Будучи поэтом, страстно интересовавшимся историей, он рассматривал также и политические проблемы своего времени. Во внешней политике он был единственным представителем русской духовности, который выступил против польского восстания при Николае I. Во внутренней политике он хотел свободы, но отнюдь не чисто демократической. Если что-то становится всеобщим мнением, писал он, то, благодаря всеобщей глупости, оно становится опаснее единодушного мнения.
Пушкинские наладки на «современные лишенные мысли стихи» и его пристрастие к философской поэзии Баратынского являются доказательством того, что он как духовное явление принадлежит размышляющему о жизни русскому искусству.
В заключение моей характеристики сущности и стиля русской духовности необходимо взглянут на отношение к проблемам государства и права, государства и общества, то есть на отношение человека к человеку. Если хотят выразить это отношение в особо парадоксальной форме, то приводят известный тезис: «Право — это всегда убитая справедливость». Об этом четко говорит опыт: люди лишь тогда обращаются к адвокату или в суд, когда они рассорились настолько, что не желают видеть прав другого. Важнее этого популярно-психологического соображения — действительная необходимость так абстрактно формулировать право, чтобы можно было бы не принимать во внимание единственно неповторимое в человеке и тайну единичной личности. Отсюда следует негативное на русский взгляд право судьи давать при одинаковых преступлениях одинаковые наказания, не учитывая индивидуального склада подсудимого. Все эти мотивы весьма впечатляюще звучат в речах прокурора и защитника в сценах суда из «Братьев Карамазовых».

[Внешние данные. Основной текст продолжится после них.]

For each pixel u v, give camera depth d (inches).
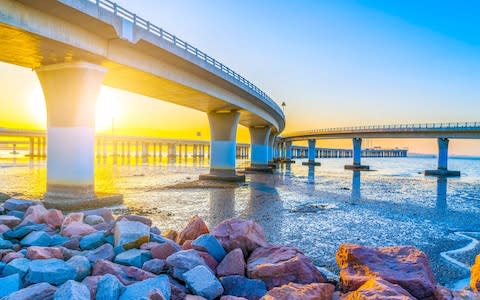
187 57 1161.4
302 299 235.0
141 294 243.3
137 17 928.9
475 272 296.5
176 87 1330.0
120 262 325.1
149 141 5821.9
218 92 1587.1
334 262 497.7
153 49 1025.5
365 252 309.0
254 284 284.4
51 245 381.4
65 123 920.3
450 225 819.4
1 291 248.4
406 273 282.8
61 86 916.0
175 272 297.1
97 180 1863.9
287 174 2645.2
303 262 305.9
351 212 971.9
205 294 264.7
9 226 464.1
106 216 554.9
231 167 1958.7
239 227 383.2
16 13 681.6
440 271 480.1
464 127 2748.5
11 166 2972.4
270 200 1181.7
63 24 782.5
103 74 964.0
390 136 3425.2
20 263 288.2
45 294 239.9
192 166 3533.5
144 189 1453.0
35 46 799.7
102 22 803.4
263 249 348.8
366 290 233.8
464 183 2114.9
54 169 932.6
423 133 3120.1
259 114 2333.9
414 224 818.8
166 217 831.1
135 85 1296.8
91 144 943.0
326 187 1697.8
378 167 4505.4
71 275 279.9
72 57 884.0
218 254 346.3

Известно, что в России осужденные считаются в народе несчастными людьми. К ним относятся с определенной симпатией и постоянной готовностью им помочь. Достоевский сознательно подчеркивает это в своем творчестве и делает из этого даже род обязанности — любить преступников как несчастных, причем ему, что очень важно, были чужды тогдашние тенденции объяснять каждое преступление теорией среды и наследственности. Он даже высказывал мнение, что преступник может иметь моральные претензии в отношении своего приговора, так как благодаря приговору он становится этичным. Преступника должно не только любить, поскольку, кроме названного греха, в остальном он не виновен, но и потому что он виновен не сам и не столько сам, но и окружающие его. Мотив совиновности является у Достоевского существеннейшим; для него нет совершенно индивидуальной вины, так как каждый ответственен за все и за всех. Чувство любви к преступнику и сочувствие ему объясняются, таким образом, соучастием в грехе, за который он страдает перед судом, в то время как другие совиновные к суду не привлечены. Формула этого чувства есть в рассказе Леонида Андреева и звучит она примерно так: «Стыдно быть порядочным человеком»[303]. Собственно мотив этого высказывания это — опять-таки — совиновность. Андреев вовсе не хотел сказать, что это обязанность каждого — жить и поступать аморально. Его требование ведет к тому, чтобы каждому человеку было стыдно перед другими людьми важничать и гордиться своими манерами. До тех пор пока в мире существует воровство, убийство и разврат, никто не вправе чувствовать себя добродетельным.